What I didn’t realize however, until much too late, was that my quest for perfection did the very opposite. It robbed me of my confidence, made me push away friends, and forced me to miss out on fun experiences and opportunities. It isolated me, always left me feeling inadequate, and almost cost me my life. No matter how thin I got, how many complements I received, or how many people expressed a romantic interest in me, I never felt good enough. No amount of external validation and no number on the scale was ever enough to make me feel happy, whole, or beautiful.
It was only after the relentless attempts at finding happiness and fulfillment through losing weight, and failing each time, that I realized my happiness couldn’t be contingent upon a number. It was only after my eating disorder stripped me of everything and everyone I cared about that I was able to choose another path. When I found the strength to reach out for help, the courage to identify and confront the real issues causing me pain, and the will to keep going, no matter how hopeless things seemed, life got better — I got better.

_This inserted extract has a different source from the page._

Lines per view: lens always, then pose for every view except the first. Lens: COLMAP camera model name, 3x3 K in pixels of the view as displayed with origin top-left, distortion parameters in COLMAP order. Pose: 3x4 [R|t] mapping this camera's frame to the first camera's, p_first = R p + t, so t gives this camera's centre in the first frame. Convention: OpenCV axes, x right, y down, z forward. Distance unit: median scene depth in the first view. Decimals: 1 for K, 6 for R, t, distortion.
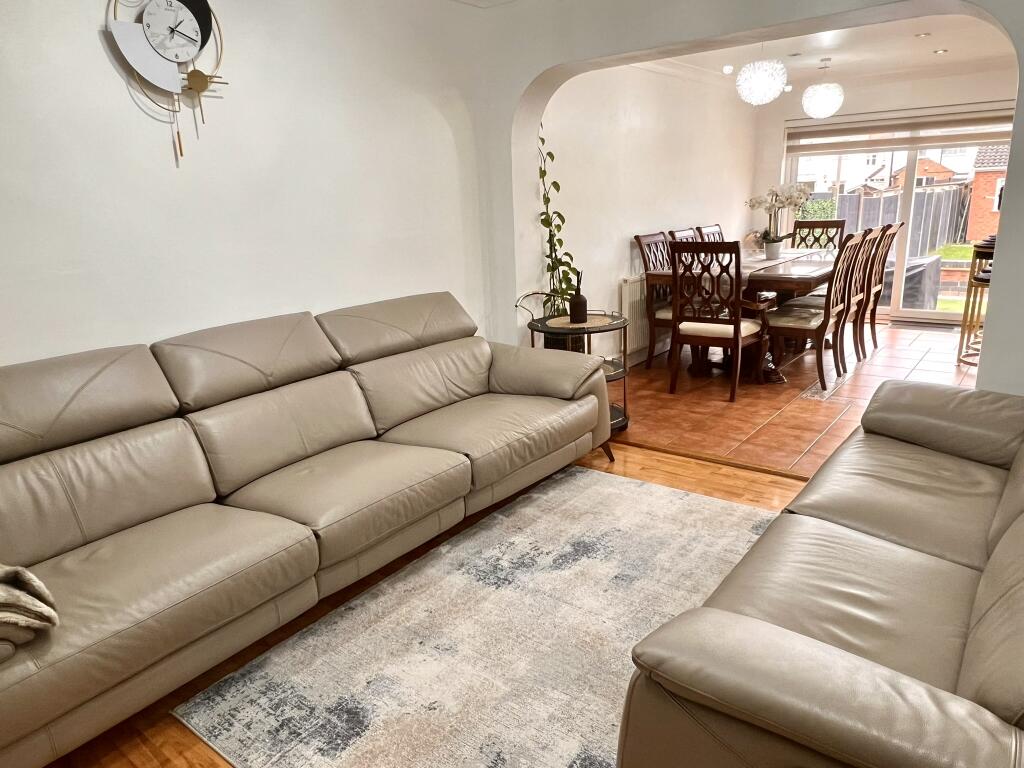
lens RADIAL K [[699.8, 0, 502.3], [0, 699.8, 389.2], [0, 0, 1]] dist [0.000137, -0.000908]
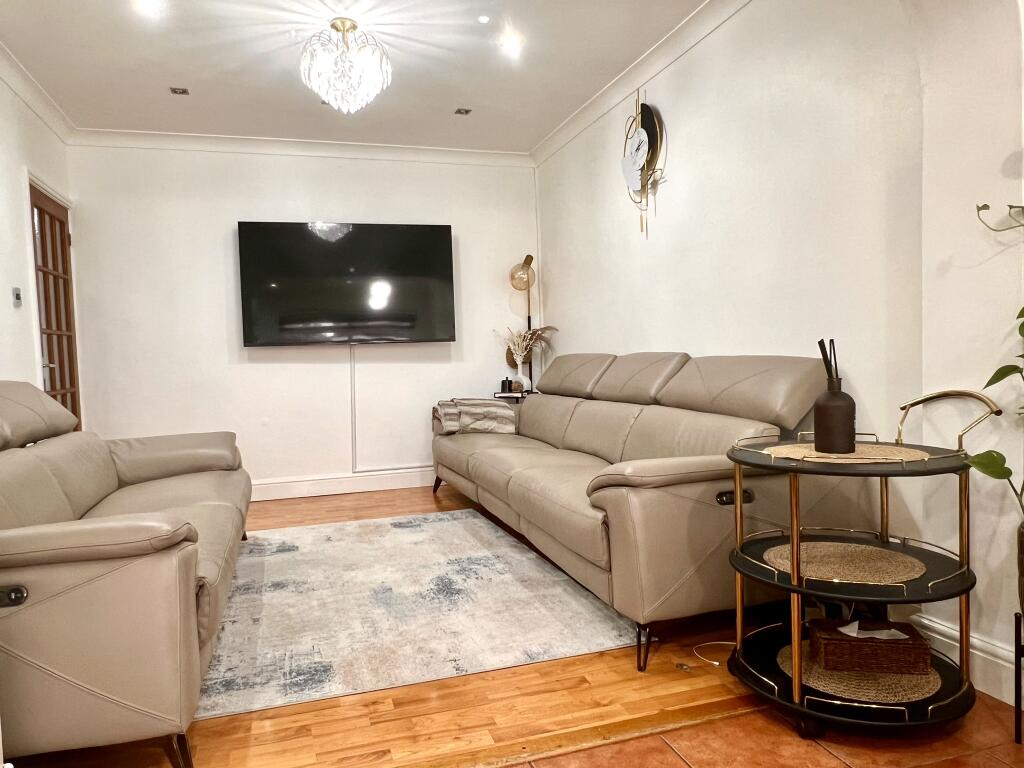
lens RADIAL K [[699.8, 0, 502.3], [0, 699.8, 389.2], [0, 0, 1]] dist [0.000137, -0.000908]
pose [[-0.564080, 0.089125, -0.820896, 0.821962], [-0.180145, 0.956927, 0.227681, -0.269135], [0.805830, 0.276311, -0.523728, 1.444186]]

Yes, my body is a lot bigger now, but so is my life, because I’ve gained so much more than just weight. I’ve gained confidence and energy and happiness. I’ve gained new friendships and life experiences and opportunities. I’ve found my voice and my personality and my passions. I’ve gained a tremendous amount of growth and learned so much about who I am and what I’m capable of. I’ve made peace with my past and I’ve created room for my future — all things that would have never been possible had I continued to pursue perfection and thinness.
So when your body hating thoughts get loud and you hear that voice in your head promise you that losing weight will solve your problems and remedy the pain, remind yourself of this. And ask yourself, “What is more important to me — the size of my body or the size of my life?”